Large Language Models Provide Appropriate and Timely Narrative Feedback as Compared to Experts for Neurology Case-based Learning
Carolyn Qian1, Christina Gao2, Haelynn Gim1, Sang-O Park1, Kelly Hou2, Edward Kong1, Benjamin Cook2, Jasmin Le2, Brandon Stretton2, John Maddison3, Liam McCoy4, Luke Collins2, Andrew Vanlint2, Rudy Goh2, Ashley Paul5, Haatem Reda1, Tamara Kaplan1, Hannah Fruitman6, Sasha Severin6, Atikul Miah6, Aye Thant7, Rani Priyanka Vasireddy8, Doris Kung9, Adam Karp6, Galina Gheihman1, Stephen Bacchi1
1Harvard Medical School, 2Adelaide Medical School, 3Lyell McEwin Hospital, 4Massachusetts Institute of Technology, 5Johns Hopkins University, 6New York Medical College, 7Washington University in St. Louis, School of Medicine, 8The University of Texas at Tyler Health Science Center, 9Baylor College of Medicine
Objective:

We sought to validate feedback generated by an AI-enabled case-based learning (CBL) platform compared to feedback from expert faculty scorers.

Background:

CBL is integrated into many medical curricula. Large language models (LLM) may provide a means to augment standard CBL pedagogical approaches with patient-like interactions. Further, LLMs have the potential to both simulate patient encounters and offer real-time feedback and coaching.

Design/Methods:

Five LLM-based interactive cases were undertaken by four student investigators to generate twenty cases for feedback. In each case, learners assumed the role of the evaluating clinician, eliciting history, performing a physical exam, and ordering diagnostic testing. Feedback was provided by an LLM and two human faculty experts. The feedback was evaluated using various metrics including word length, reference to provided key clinical points, and two previously validated scores for feedback quality–the QuAL and EFeCT. These scores were completed by two neurologists.

Results:

LLM and human expert feedback were similar in terms of word length and number of sentences. In the feedback provided, the LLM commented on 20/20 (100%) aspects of the key learning points, compared to 39/60 (65%) for the human experts. Faculty evaluation of the feedback pertaining to history taking skills (HPI) demonstrated higher QuAL and EFeCT scores for the LLM than for the human experts (P < 0.001).
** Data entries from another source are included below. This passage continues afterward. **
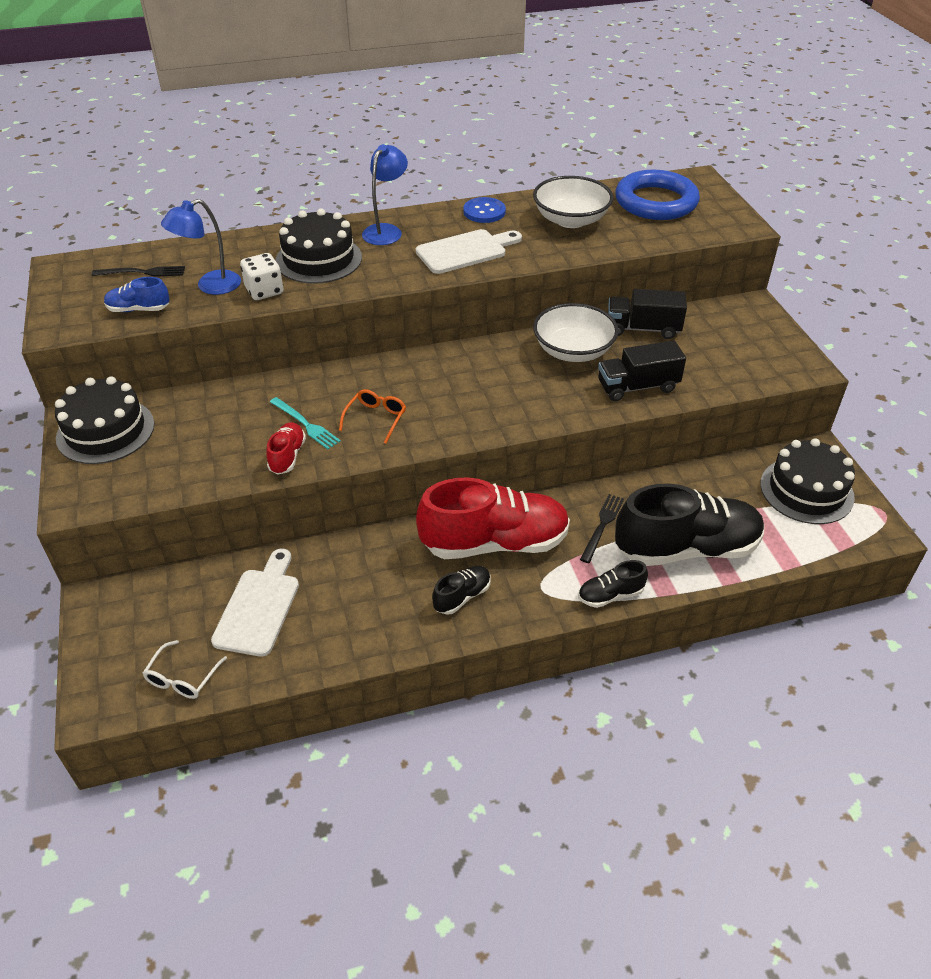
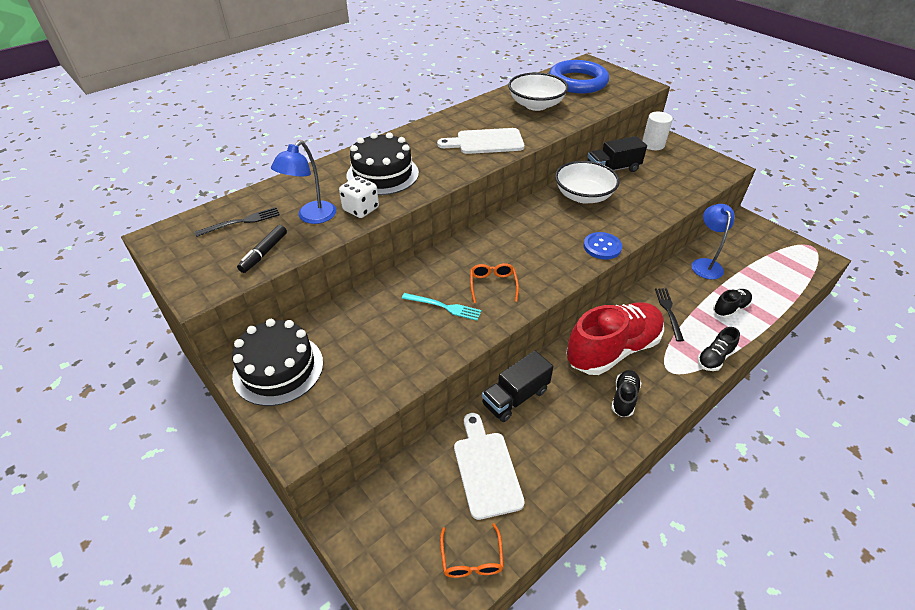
camera: 25 degrees left, 0 degrees up
blue shoe [104,277,170,312] -> black marker [237,225,287,273]
white glasses [143,640,227,699] -> orange glasses [440,523,504,578]
red shoe [266,422,306,475] -> none
blue lamp [362,144,408,245] -> blue lamp moved to [691,204,735,279]
white cutting board [416,229,522,274] -> white cutting board turned 135 degrees counterclockwise [437,128,525,154]
blue button [463,197,506,223] -> blue button moved to [584,232,622,260]
black truck [598,340,686,401] -> black truck moved to [482,350,554,422]
black shoe [615,483,764,566] -> black shoe [713,289,752,318], size x0.45
black cake [760,438,855,524] -> none
none -> white cylinder [642,112,673,150]

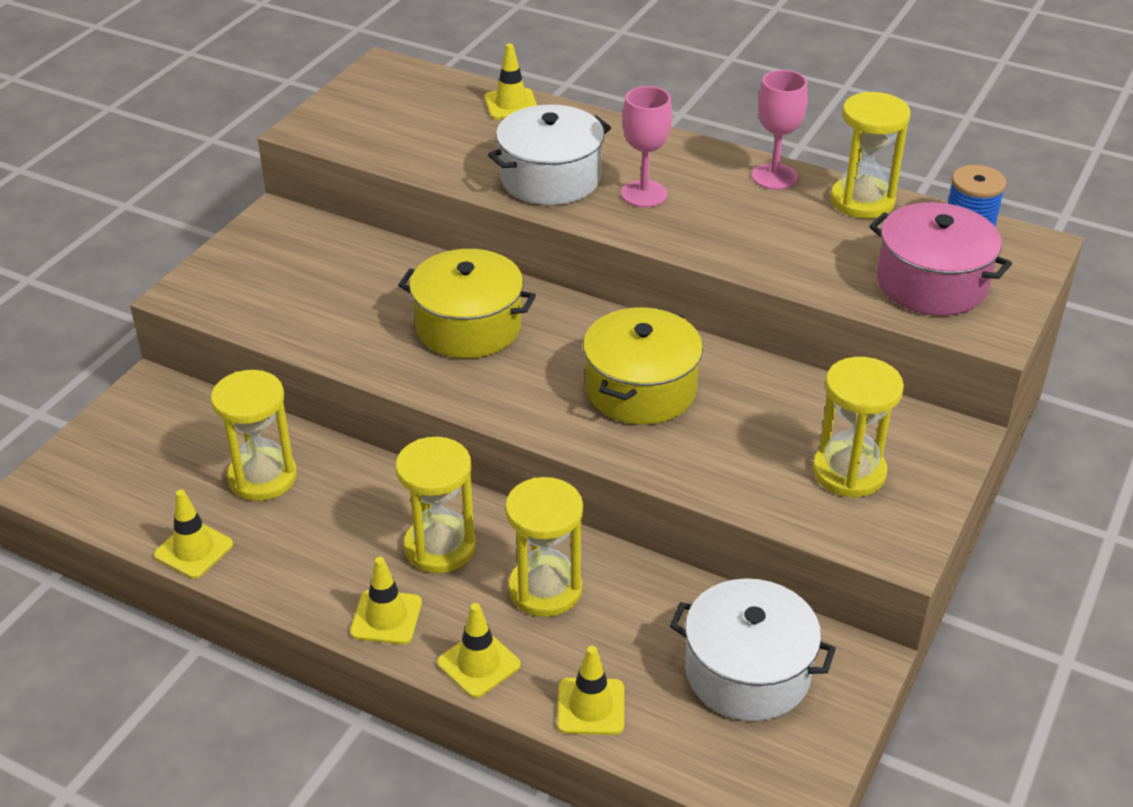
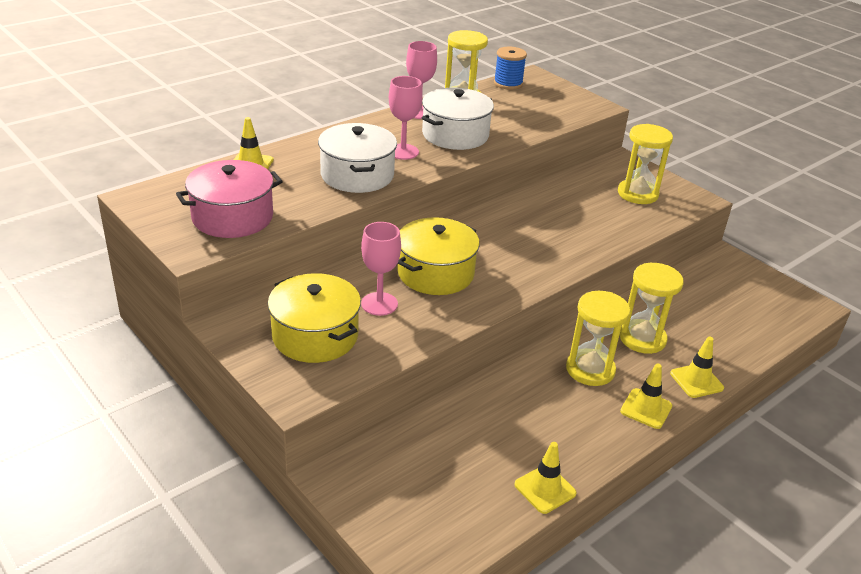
camera: 70 degrees left, 5 degrees down
yellow hourglass [211,370,297,501] -> none
yellow traffic cone [557,646,624,735] -> none
yellow pot [583,307,703,425] -> yellow pot moved to [268,273,361,363]
white pot [670,578,836,721] -> white pot moved to [422,88,494,150]
pink pot [869,202,1012,316] -> pink pot moved to [176,160,283,238]
none -> pink goblet [361,222,401,316]

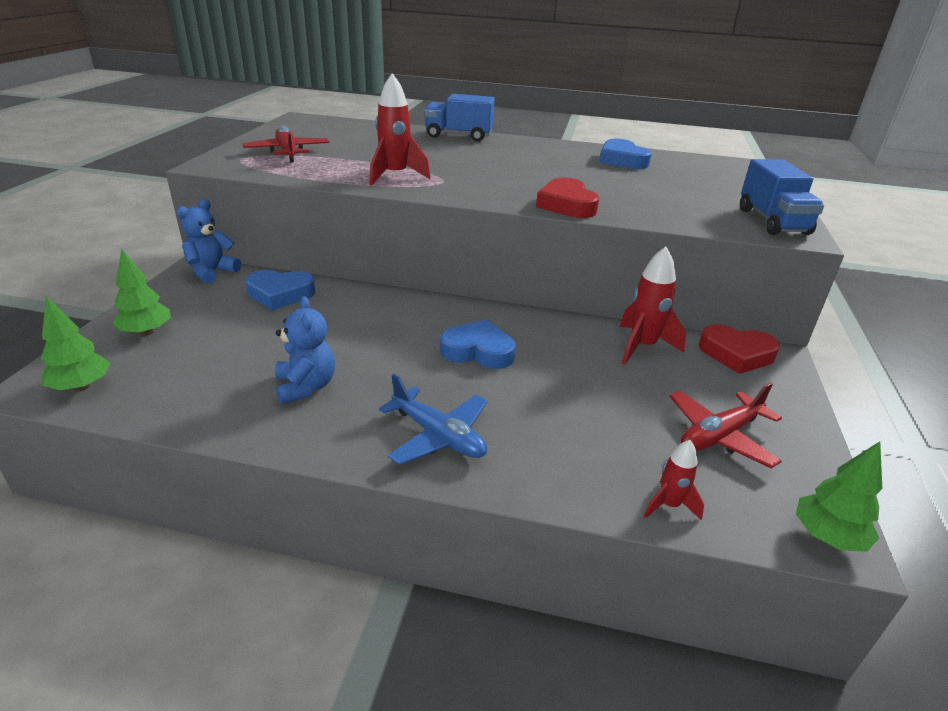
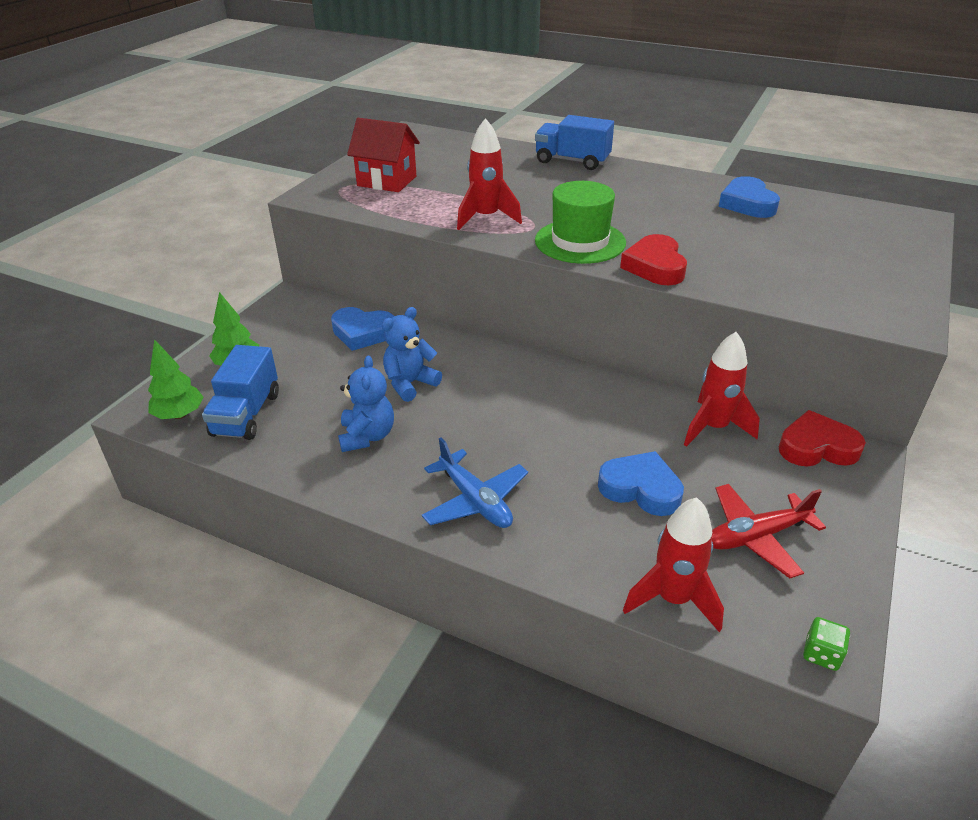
camera: 15 degrees right, 5 degrees up
blue teddy bear [176,199,241,284] -> blue teddy bear moved to [382,307,442,402]
red plane [243,126,329,163] -> red house [347,118,420,192]
blue heart [440,319,515,369] -> blue heart moved to [598,451,684,516]
red rocket [644,440,704,520] -> red rocket [623,497,724,632], size x1.72
red heart [699,324,780,374] -> red heart turned 150 degrees clockwise [779,410,866,466]
blue truck [740,159,824,235] -> blue truck moved to [202,345,279,440]
green tree [796,441,882,551] -> green dice [803,617,850,671]
none -> green hat [535,181,626,264]

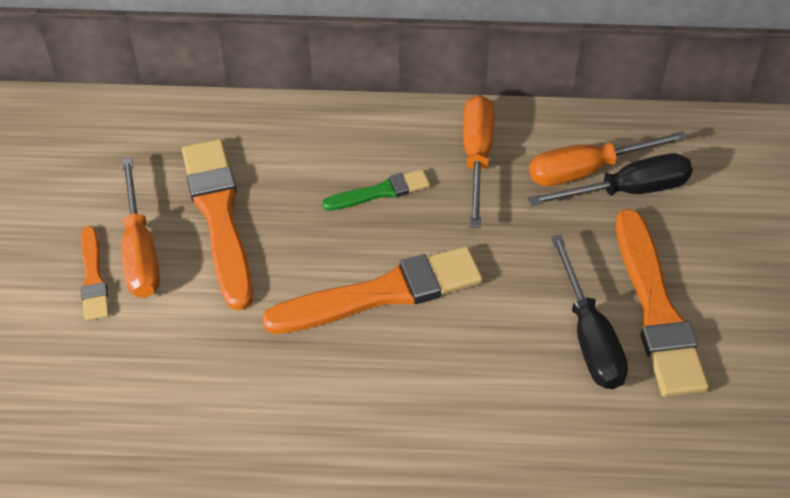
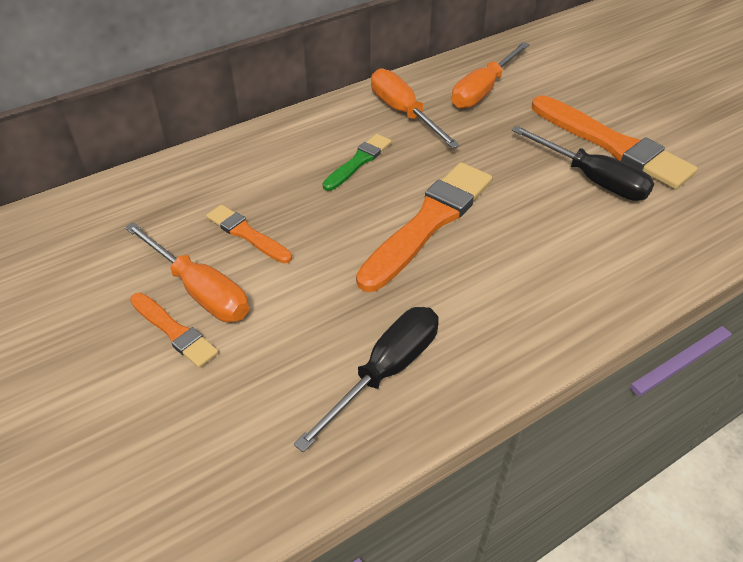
camera: 35 degrees left, 5 degrees down
orange brush [182,139,253,311] -> orange brush [206,205,292,263], size x0.53
black screwdriver [528,153,693,206] -> black screwdriver moved to [294,307,439,453]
When evaluating assessment and plan (A&P) related feedback, no differences were found between AI and human feedback according to faculty scorers.

Conclusions:

LLMs can provide feedback to learners on case-based interactions in a manner comparable to human experts. The difference found in expert ratings between LLM and human feedback for HPI skills, but not A&P skills may result from the latter requiring more nuanced grading. A hybrid framework combining LLM-generated feedback with faculty input may offer high quality, equitably accessible, and timely feedback for students.

10.1212/WNL.0000000000216667
Disclaimer: Abstracts were not reviewed by Neurology® and do not reflect the views of Neurology® editors or staff.